History

United States
- Name: USS Lamons (DE-64)
- Namesake: Boatswain's Mate Second Class Kenneth Tafe Lamons, who performed heroically during the Japanese attack on Pearl Harbor on 7 December 1941 before dying of wounds
- Builder: Bethlehem-Hingham Shipyard, Hingham, Massachusetts
- Laid down: 22 February 1943
- Launched: 22 May 1943
- Completed: 23 August 1943
- Commissioned: never
- Fate: Transferred to United Kingdom 23 August 1943
- Acquired: Returned by United Kingdom 28 August 1945
- Stricken: 17 September 1945
- Fate: Sold May 1947 for scrapping

United Kingdom
- Name: HMS Duff (K352)
- Namesake: Captain George Duff (1764-1805), British naval officer who was killed in action as commanding officer of HMS Mars at the Battle of Trafalgar
- Acquired: 23 August 1943
- Commissioned: 23 August 1943
- Fate: Constructive total loss after 30 November 1944; Returned to U.S. Navy 28 August 1945;

General characteristics
- Displacement: 1,400 long tons (1,422 t)
- Length: 306 ft (93 m)
- Beam: 36.75 ft (11.2 m)
- Draught: 9 ft (2.7 m)
- Propulsion: Two Foster-Wheeler Express "D"-type water-tube boilers; GE 13,500 shp (10,070 kW) steam turbines and generators (9,200 kW); Electric motors for 12,000 shp (8,900 kW); Two shafts;
- Speed: 24 knots (44 km/h)
- Range: 5,500 nautical miles (10,200 km) at 15 knots (28 km/h)
- Complement: 186
- Sensors & processing systems: SA & SL type radars; Type 144 series Asdic; MF Direction Finding antenna; HF Direction Finding Type FH 4 antenna;
- Armament: 3 × 3 in (76 mm) /50 Mk.22 guns; 1 × twin Bofors 40 mm mount Mk.I; 7–16 × 20 mm Oerlikon guns; Mark 10 Hedgehog antisubmarine mortar; Depth charges; QF 2-pounder naval gun;
- Notes: Pennant number K352

= HMS Duff (K352) =

Frigate of the Royal Navy

HMS Duff (K352) was a British Captain-class frigate of the Royal Navy that served during World War II. Originally constructed as the United States Navy Buckley class destroyer escort USS Lamons (DE-64), she was transferred to the Royal Navy before she was completed.

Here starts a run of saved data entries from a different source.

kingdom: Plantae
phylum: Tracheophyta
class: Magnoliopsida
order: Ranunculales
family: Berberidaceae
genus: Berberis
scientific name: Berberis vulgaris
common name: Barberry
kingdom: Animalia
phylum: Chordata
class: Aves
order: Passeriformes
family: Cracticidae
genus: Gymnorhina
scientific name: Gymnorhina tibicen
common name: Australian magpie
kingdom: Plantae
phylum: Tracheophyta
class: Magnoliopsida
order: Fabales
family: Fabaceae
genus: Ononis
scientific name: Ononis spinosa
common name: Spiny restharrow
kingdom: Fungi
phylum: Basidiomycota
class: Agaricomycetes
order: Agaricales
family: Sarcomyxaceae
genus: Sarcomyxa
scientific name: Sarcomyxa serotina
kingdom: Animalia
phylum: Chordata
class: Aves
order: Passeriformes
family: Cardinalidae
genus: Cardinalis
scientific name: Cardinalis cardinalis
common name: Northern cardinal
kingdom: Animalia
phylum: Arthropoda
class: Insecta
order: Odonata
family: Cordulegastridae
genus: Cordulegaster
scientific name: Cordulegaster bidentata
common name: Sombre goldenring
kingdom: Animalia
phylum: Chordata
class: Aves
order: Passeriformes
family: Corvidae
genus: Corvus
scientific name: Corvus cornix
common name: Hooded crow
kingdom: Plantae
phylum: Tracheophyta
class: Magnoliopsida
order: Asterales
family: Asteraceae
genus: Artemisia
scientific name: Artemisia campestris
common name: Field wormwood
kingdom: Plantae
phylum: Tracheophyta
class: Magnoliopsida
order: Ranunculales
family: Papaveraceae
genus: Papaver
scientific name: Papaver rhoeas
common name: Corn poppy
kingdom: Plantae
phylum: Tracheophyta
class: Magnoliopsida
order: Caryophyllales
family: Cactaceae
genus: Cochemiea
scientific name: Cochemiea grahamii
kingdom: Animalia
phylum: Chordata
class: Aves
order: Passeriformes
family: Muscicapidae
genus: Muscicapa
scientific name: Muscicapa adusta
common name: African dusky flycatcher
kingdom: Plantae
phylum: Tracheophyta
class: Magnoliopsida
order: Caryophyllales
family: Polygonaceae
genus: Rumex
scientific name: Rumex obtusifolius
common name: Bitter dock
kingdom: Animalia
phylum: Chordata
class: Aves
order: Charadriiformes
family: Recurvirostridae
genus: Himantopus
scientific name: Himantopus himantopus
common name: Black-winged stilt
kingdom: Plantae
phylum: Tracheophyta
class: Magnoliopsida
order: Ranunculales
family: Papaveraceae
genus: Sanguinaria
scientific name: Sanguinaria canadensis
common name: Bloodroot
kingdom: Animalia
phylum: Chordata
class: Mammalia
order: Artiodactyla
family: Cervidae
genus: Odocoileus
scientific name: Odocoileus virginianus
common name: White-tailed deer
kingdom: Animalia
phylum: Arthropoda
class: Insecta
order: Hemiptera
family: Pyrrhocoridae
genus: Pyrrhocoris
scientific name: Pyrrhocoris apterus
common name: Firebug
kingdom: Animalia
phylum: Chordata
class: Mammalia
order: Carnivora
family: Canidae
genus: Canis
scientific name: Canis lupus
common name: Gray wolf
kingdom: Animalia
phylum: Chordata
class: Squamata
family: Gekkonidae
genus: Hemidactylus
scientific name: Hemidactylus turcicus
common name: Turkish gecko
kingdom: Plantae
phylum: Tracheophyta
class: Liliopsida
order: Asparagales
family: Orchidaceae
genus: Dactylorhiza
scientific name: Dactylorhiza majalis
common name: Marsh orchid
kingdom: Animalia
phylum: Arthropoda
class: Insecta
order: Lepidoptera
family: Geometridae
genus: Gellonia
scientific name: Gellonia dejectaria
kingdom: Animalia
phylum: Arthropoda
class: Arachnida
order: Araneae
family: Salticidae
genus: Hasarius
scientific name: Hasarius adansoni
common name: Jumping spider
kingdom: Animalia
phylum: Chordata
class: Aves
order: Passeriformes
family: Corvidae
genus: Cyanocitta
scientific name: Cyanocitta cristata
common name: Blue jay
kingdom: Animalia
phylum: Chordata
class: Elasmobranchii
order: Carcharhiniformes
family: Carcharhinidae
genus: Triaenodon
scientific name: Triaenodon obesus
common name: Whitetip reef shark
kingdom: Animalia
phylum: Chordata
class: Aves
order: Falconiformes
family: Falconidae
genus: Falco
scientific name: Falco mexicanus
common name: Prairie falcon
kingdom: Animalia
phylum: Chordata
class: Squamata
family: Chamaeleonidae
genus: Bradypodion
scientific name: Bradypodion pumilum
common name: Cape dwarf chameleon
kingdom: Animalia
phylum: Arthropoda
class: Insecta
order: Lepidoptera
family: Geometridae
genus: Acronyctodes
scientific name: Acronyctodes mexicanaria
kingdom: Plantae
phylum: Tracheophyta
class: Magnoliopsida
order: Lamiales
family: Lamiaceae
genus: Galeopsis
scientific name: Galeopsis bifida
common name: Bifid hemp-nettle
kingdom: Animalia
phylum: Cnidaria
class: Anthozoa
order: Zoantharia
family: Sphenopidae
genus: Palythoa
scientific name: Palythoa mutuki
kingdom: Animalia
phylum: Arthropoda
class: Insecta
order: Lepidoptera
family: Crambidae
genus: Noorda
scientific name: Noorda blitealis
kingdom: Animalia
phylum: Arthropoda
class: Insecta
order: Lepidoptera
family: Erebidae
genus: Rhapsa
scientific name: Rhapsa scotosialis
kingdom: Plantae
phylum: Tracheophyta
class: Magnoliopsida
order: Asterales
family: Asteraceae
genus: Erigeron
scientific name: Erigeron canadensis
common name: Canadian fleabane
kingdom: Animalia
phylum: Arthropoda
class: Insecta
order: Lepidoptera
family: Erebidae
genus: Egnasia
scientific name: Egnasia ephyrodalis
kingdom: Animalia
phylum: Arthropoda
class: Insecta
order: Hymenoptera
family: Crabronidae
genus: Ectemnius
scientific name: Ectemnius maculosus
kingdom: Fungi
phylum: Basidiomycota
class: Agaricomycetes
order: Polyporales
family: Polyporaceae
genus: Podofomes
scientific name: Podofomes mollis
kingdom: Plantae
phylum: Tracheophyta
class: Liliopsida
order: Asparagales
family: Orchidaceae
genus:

==Construction and transfer==
The ship was laid down as the U.S. Navy destroyer escort USS Lamons (DE-64) by Bethlehem-Hingham Shipyard, Inc., in Hingham, Massachusetts, on 22 February 1943 and launched on 22 May 1943. Lamons was transferred to the United Kingdom upon completion on 23 August 1943.

==Service history==

Commissioned into service in the Royal Navy as the frigate HMS Duff (K352) on 23 August 1943 simultaneously with her transfer, the ship served on patrol and escort duty. At 0745 on 30 November 1944, she struck a mine in the North Sea off Ostend, Belgium, suffering three dead. Although badly damaged, she managed to limp back to port at Harwich, England.

Damaged beyond economical repair, Duff was declared a constructive total loss. The Royal Navy returned her to the U.S. Navy on 28 August 1945.

==Disposal==
The U.S. Navy struck Duff from its Naval Vessel Register on 17 September 1945. She was sold in May 1947 for scrapping in the Netherlands.